— start DATA FOR PROCESSING —
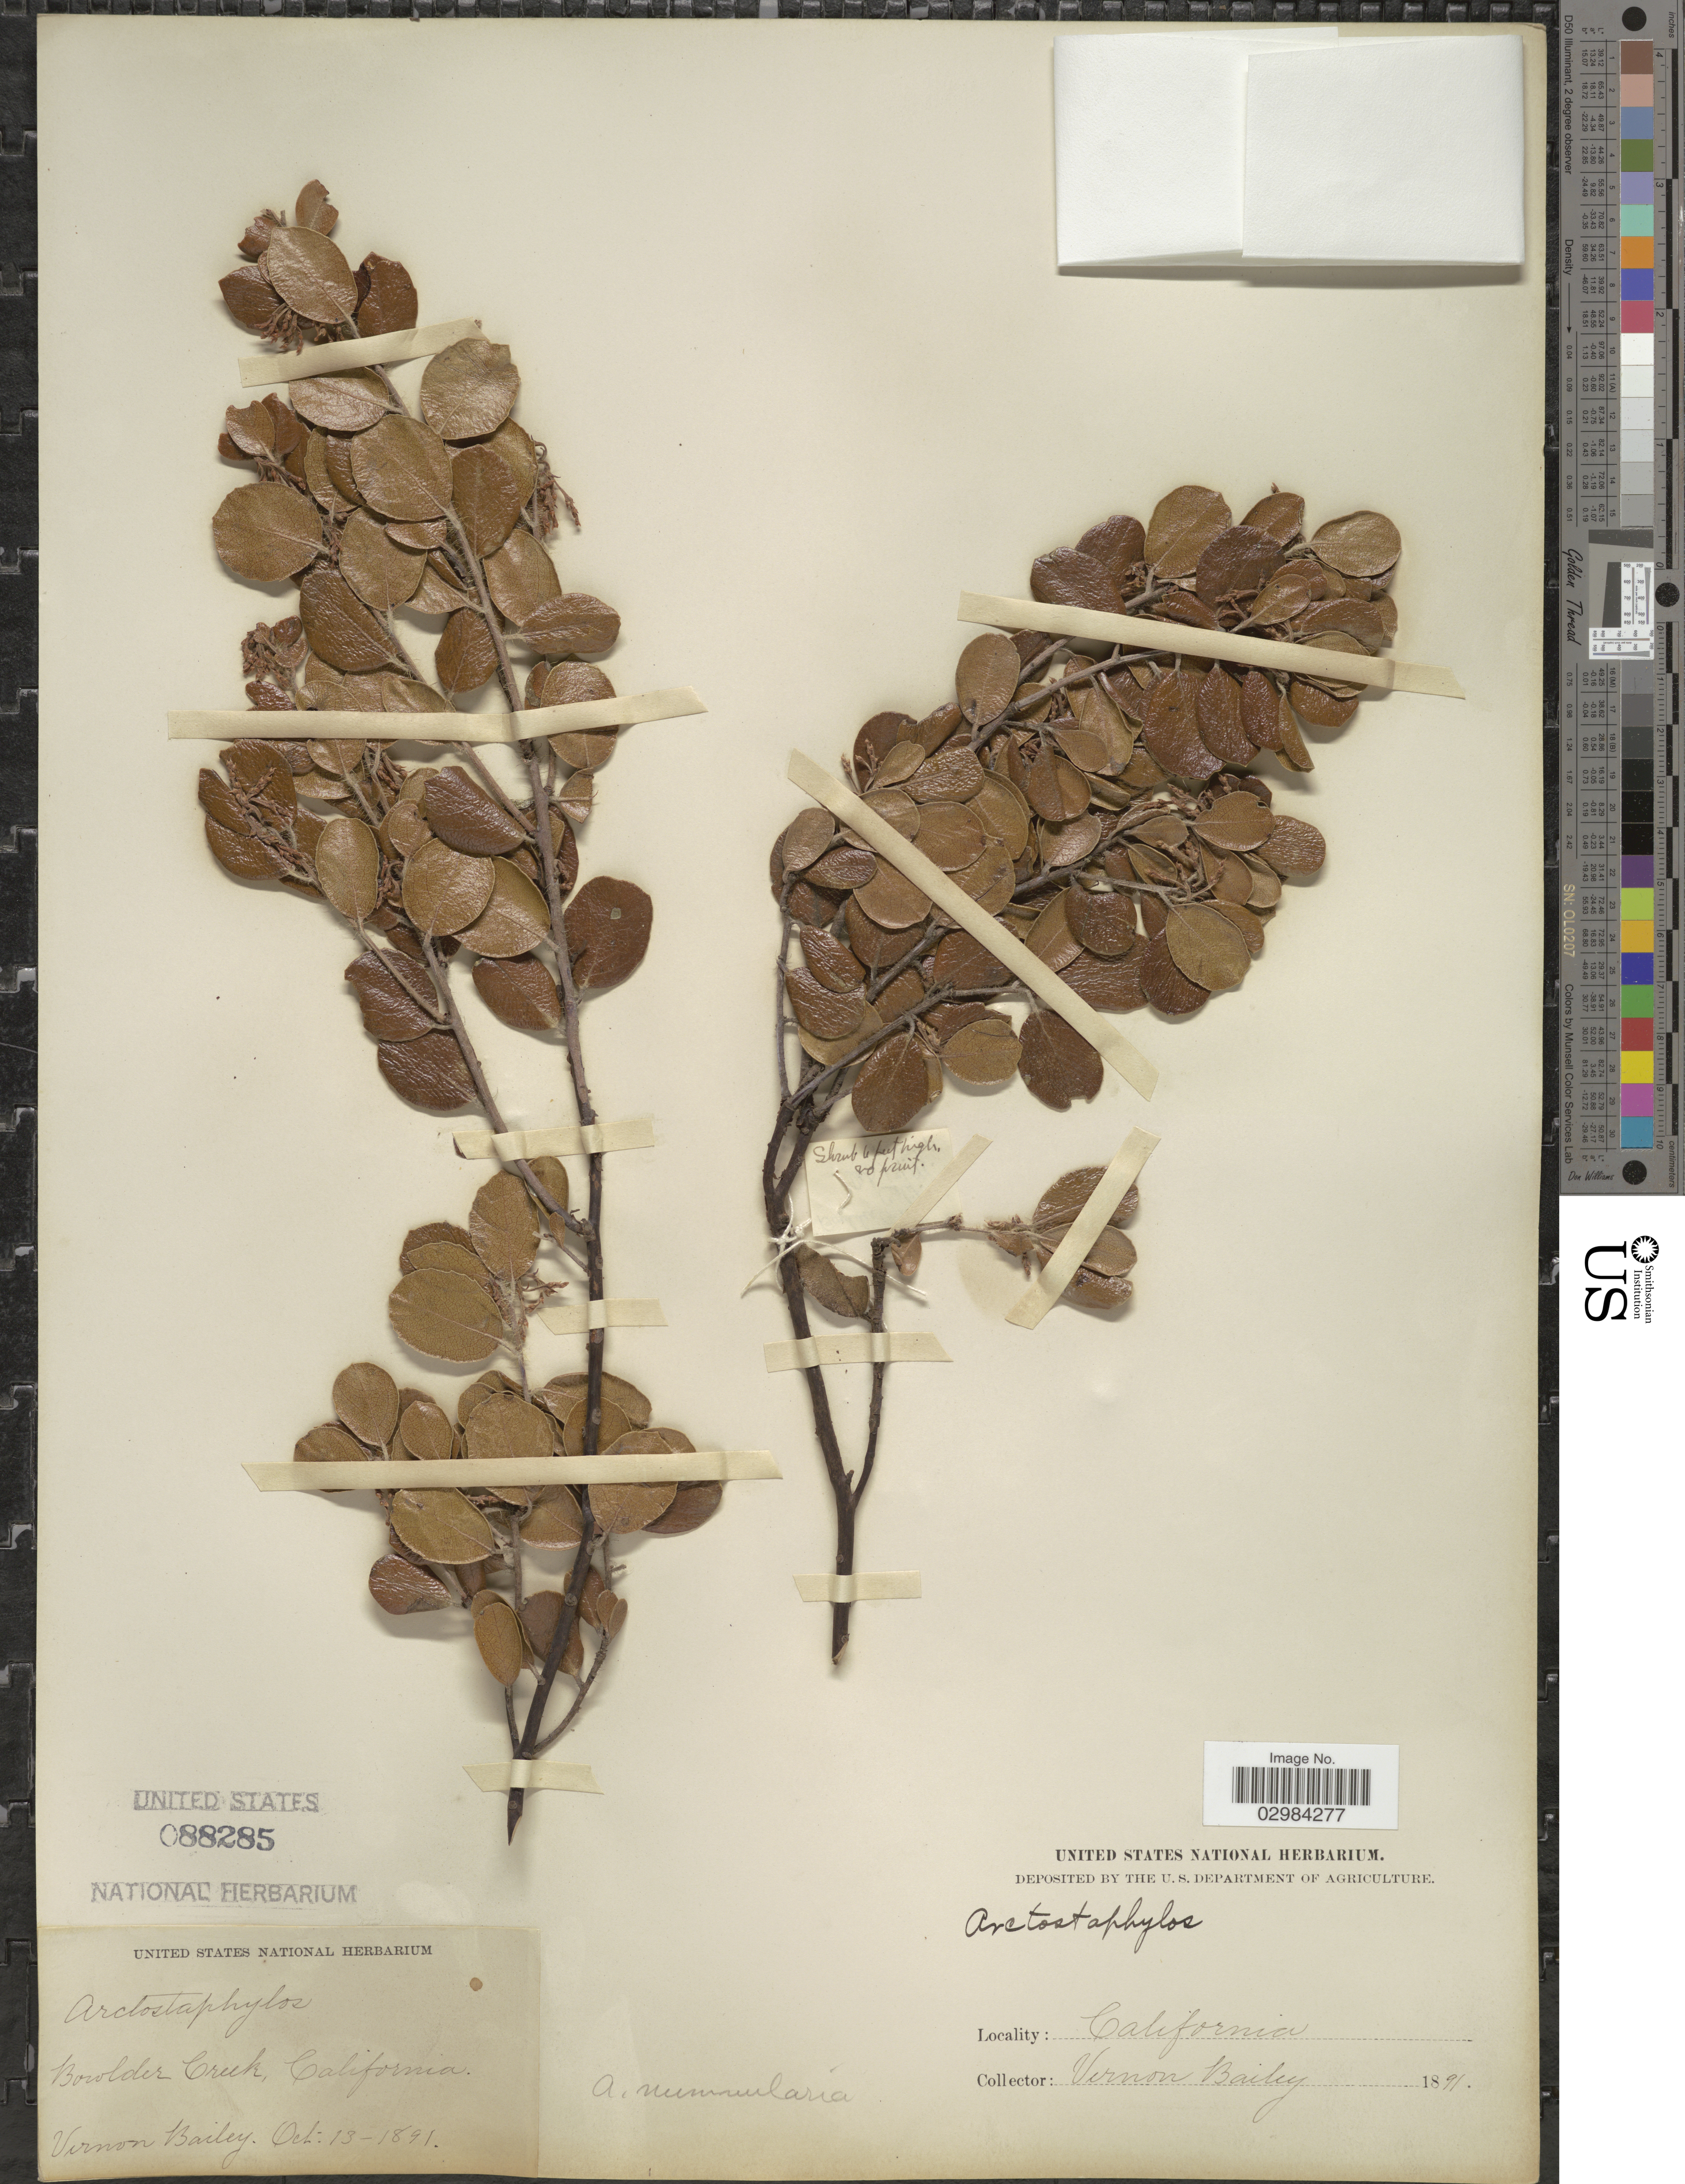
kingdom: Plantae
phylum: Tracheophyta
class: Magnoliopsida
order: Ericales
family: Ericaceae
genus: Arctostaphylos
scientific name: Arctostaphylos nummularia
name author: A. Gray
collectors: V. O. Bailey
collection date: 1891-10-13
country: United States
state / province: California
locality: Boulder Creek.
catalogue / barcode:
— end DATA FOR PROCESSING —
* EXERCISE OBJECTIVE: Write out every line of the items word for word, leaving out the pictures.

* TASK SOLUTION:
kingdom: Plantae
phylum: Tracheophyta
class: Magnoliopsida
order: Ericales
family: Ericaceae
genus: Arctostaphylos
scientific name: Arctostaphylos nummularia
name author: A. Gray
collectors: V. O. Bailey
collection date: 1891-10-13
country: United States
state / province: California
locality: Boulder Creek.
catalogue / barcode:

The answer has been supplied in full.